For The Telegraph’s Tim Robey, Back to Black had a “cautious gloss” that led to the star’s story being “perhaps less enlightening or truly tragic than it might have been”.
Still, his three-star review also commends Abela’s performance, and defends the choice to have her sing instead of using a dub of Winehouse’s real-life vocals.
“Had they dubbed in Winehouse’s real voice, it would have sabotaged the intense, bolshy presence that really suits Abela for the role,” Robey wrote.
However, in Digital Spy’s review, critic Ian Sandwell claimed that the biopic did not hit all the right notes, and suffered due to its avoidance of the more tragic elements of Winehouse’s life.
“As an approach to telling Amy’s story, it’s admirable to not focus on tragedy, but it just doesn’t work here,” the review reads. “This is especially the case as the movie has to include some of that tragedy, from Amy’s struggles with addiction to the toxic relationship with Blake. It’s a tonal mismatch though, so it ends up feeling sanitised.”
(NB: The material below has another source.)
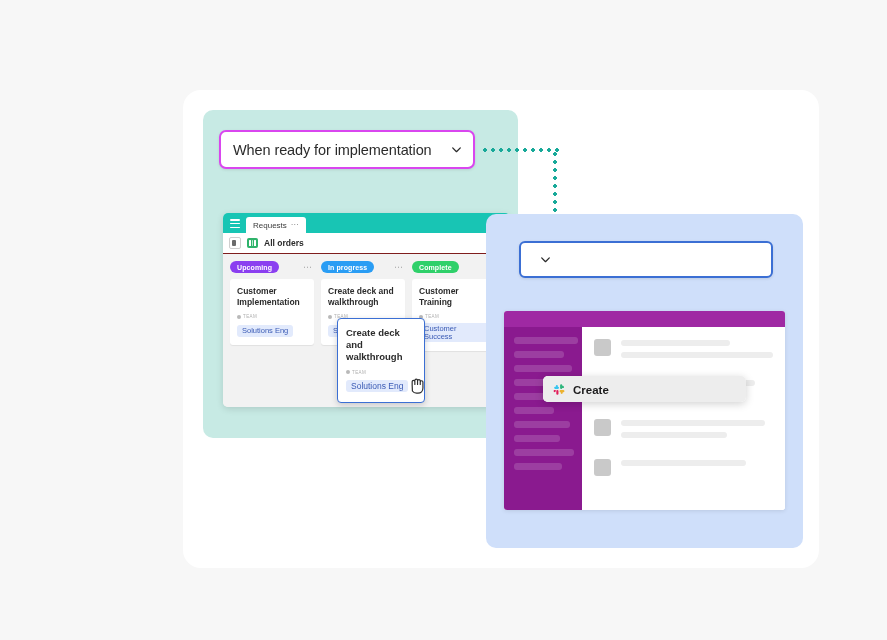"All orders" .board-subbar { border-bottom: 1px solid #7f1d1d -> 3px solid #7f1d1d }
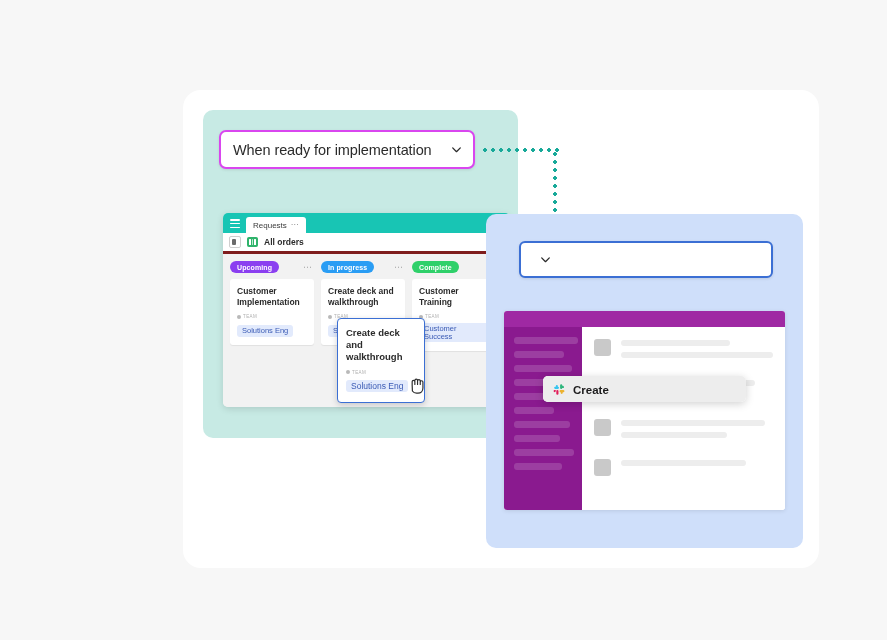"Send Slack message" span.lbl { html: none -> <span>Send Slack message</span> }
In the US, Variety called the film “forthright and compelling”, with reviewer Owen Gleiberman praising the interpretation of Winehouse’s album, also titled Back to Black.
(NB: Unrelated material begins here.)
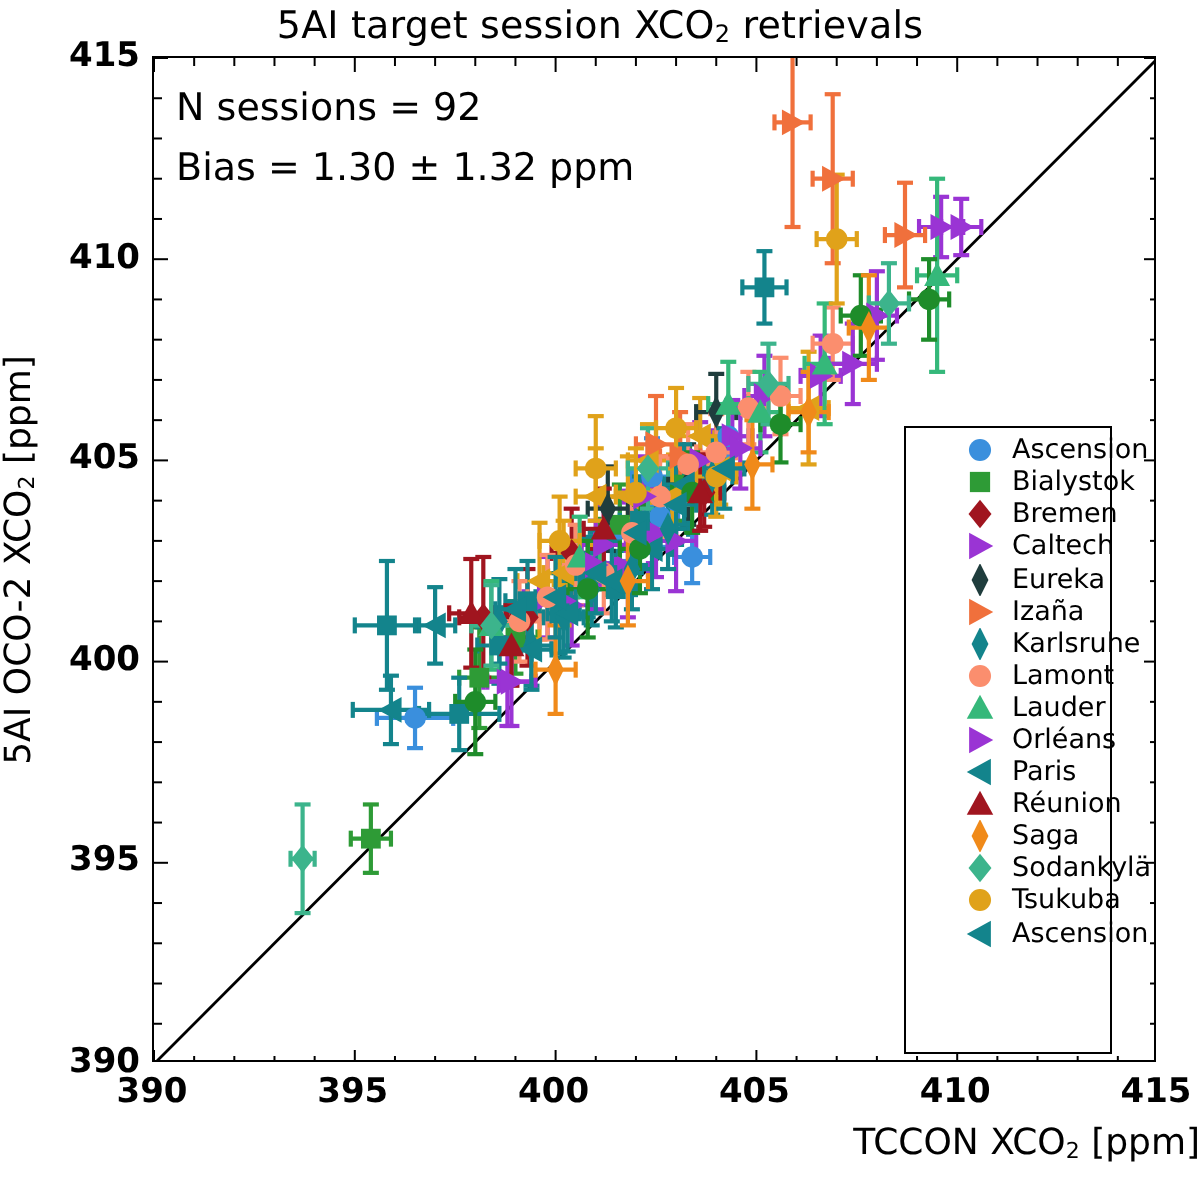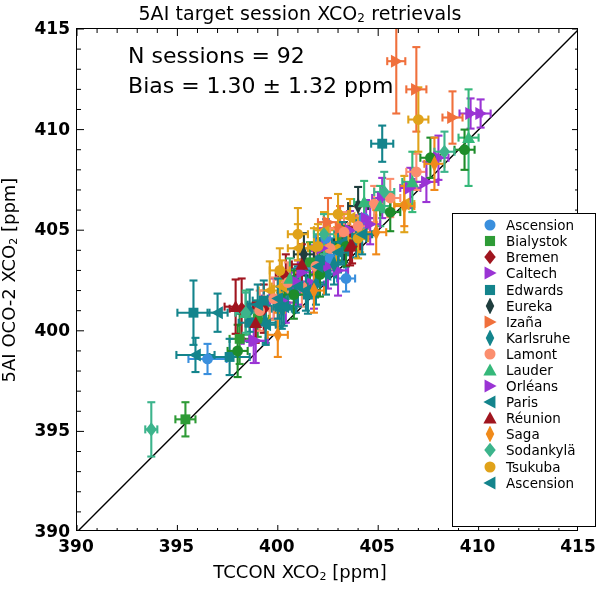"N sessions = 92" .annot { font-size: 22px -> 19px; margin-left: 40px -> none }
“The film’s snaky on-and-off power begins with the British actor Marisa Abela, whose lead performance nails Amy Winehouse in every look, mood, utterance, and musical expression,” he wrote, before dismissing prior online criticisms of Abela’s performance.
“So let me say for the record: That’s just nuts,” he wrote. “Abela’s Amy is an authentic force of nature, and every inch the Winehouse we know from her ecstatic, tormented, spilling-over-the-sides, saturation-coverage-by-the-media image.”
Back to Black is in cinemas from Friday 12 April.